Task brief => Among the lines below, count those with "ringa". Give only the number.
____ Supplied data
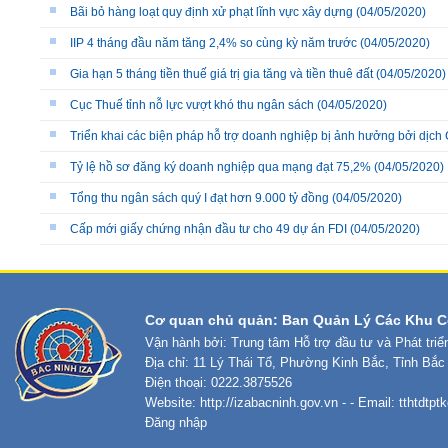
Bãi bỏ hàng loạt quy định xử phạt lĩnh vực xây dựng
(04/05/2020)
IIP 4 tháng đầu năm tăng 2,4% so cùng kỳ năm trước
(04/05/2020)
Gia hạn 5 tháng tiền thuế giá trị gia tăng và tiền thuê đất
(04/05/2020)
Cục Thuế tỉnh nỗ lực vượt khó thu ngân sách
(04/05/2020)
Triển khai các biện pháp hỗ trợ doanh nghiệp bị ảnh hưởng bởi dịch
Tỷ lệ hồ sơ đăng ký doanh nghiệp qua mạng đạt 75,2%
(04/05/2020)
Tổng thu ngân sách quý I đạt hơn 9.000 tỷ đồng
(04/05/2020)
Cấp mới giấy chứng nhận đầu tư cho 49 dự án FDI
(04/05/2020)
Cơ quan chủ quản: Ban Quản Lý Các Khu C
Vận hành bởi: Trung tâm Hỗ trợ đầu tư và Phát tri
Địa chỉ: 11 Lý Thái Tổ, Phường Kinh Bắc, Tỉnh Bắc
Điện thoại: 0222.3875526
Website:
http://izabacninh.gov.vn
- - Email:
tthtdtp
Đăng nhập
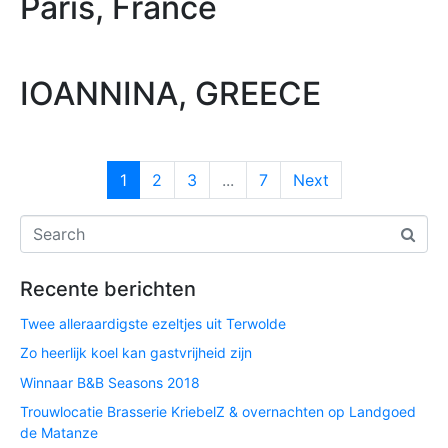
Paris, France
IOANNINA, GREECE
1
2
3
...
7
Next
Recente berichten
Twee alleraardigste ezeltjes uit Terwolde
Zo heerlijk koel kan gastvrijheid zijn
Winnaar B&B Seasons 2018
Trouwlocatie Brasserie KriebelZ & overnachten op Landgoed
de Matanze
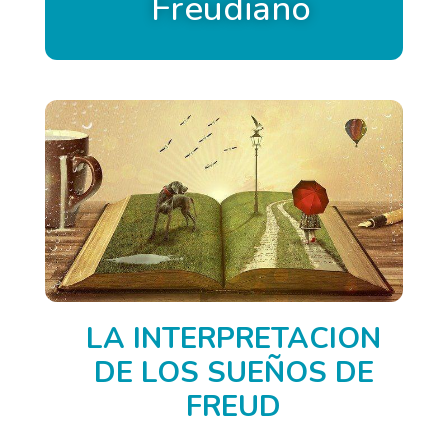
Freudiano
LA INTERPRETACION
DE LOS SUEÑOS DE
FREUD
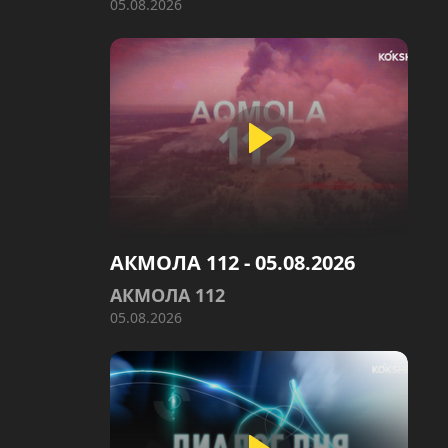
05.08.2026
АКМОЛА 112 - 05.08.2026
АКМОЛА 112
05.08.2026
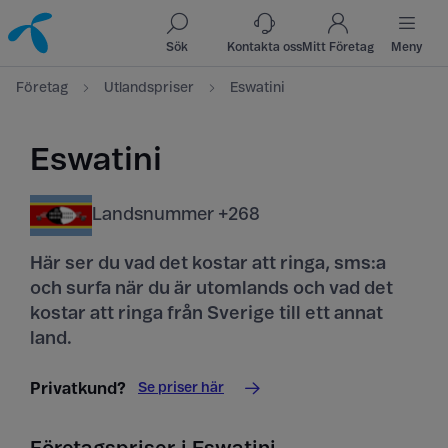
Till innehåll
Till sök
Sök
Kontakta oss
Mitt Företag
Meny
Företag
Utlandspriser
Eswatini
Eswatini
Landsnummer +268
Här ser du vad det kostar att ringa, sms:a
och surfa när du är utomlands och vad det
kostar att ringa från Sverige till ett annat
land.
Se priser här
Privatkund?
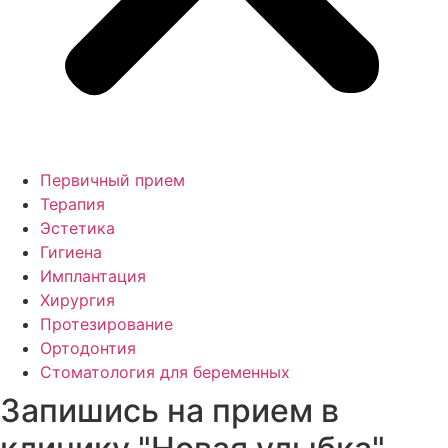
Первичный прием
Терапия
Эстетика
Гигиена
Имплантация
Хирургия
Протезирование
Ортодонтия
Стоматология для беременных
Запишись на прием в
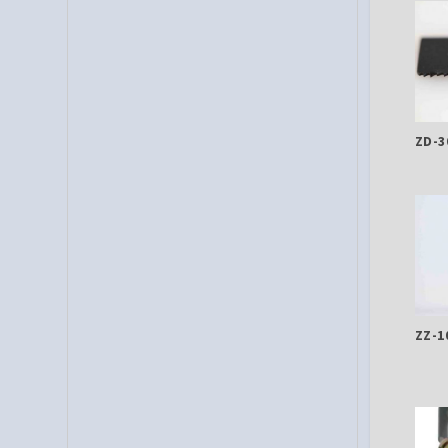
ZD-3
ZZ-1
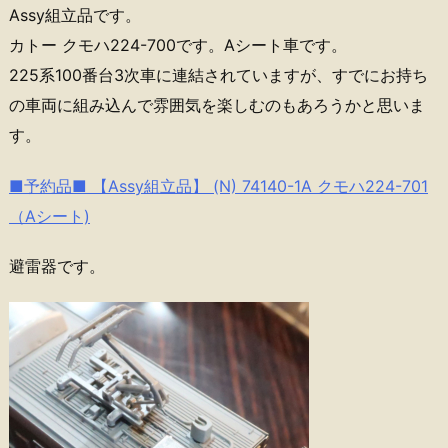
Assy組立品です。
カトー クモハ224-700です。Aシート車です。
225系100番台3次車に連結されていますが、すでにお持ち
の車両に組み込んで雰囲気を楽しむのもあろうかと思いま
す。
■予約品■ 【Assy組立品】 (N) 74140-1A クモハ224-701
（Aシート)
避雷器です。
________
Task output => 2